Action item »
Every line of the entries below that mentions "Disponible" is to be copied out.

Input material »
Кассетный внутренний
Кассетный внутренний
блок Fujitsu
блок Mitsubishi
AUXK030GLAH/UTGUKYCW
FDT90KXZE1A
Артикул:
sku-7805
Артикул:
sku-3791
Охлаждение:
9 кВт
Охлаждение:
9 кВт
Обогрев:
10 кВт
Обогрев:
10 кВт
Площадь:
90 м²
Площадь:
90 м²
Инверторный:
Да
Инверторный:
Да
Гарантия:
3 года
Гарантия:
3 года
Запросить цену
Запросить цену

---

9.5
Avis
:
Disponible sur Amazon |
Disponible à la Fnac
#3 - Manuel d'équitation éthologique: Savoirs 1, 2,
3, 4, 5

Written reply »
Disponible sur Amazon |
Disponible à la Fnac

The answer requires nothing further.